Richmond Heath: The easiest way is go to the TRE Australia website, www.TREaustralia.com and the other thing I really want to share with the listeners is last year I created a free online course- the first online TRE course in the world! It was specifically set up around helping people cope with COVID stress and anxiety, but once you start doing the tremoring, it’s irrelevant why you’re there. There’s the free online course it’s three sessions. It’s at www.TREcourse.com. I’ve had about 3000 people enroll over the last 12 months- I’d love to see that number go up to 30,000 then 300,000 continue. That’s a free resource- if you’re listening to this and thinking "Hey, I’m interested in exploring this" then you can go to that course. And you’ve got the basic theory and guided sessions. In fact, you’ll see Bruce doing a tremor in the first guided session on the video there.

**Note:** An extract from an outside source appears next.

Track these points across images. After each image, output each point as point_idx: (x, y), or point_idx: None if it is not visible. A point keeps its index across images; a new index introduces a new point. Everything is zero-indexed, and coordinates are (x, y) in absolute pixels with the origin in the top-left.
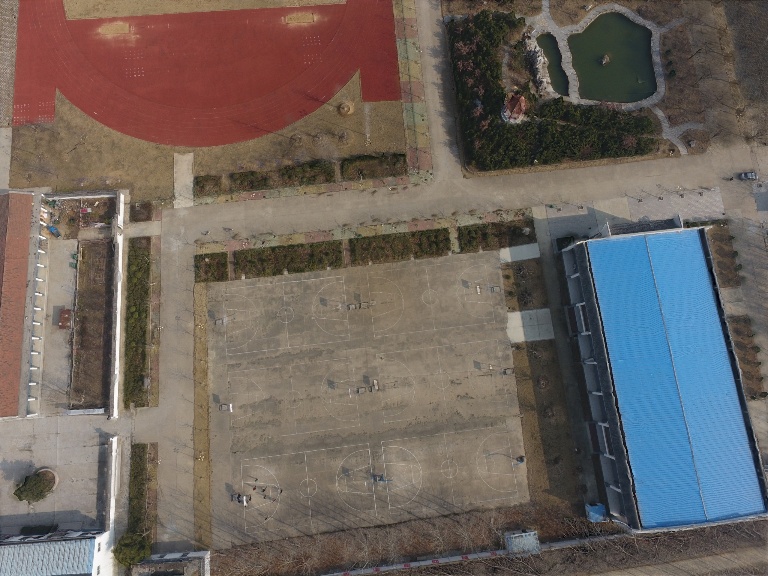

So that’s a free resource for you to go and learn that technique and if you find it useful, then I would ask of you to please share that with as many people and as often as you can You can share that with your clients, you can share that with your family and friends. It has a screening process so you making sure that it’s safe and acceptable and suitable for people. And if not, there’s links to where they can learn it with the provider. So get me through TREaustralia.com, but please if this has inspired something or you hear something here that’s of relevance, please check out the free course at www.TREcourse.com and share that as widely as you can because the world needs more ways to deal with stress and trauma and to grow and evolve through it as well.
Bruce Hildebrand: Thanks for your time Richmond. It’s been wonderful talking to you as always.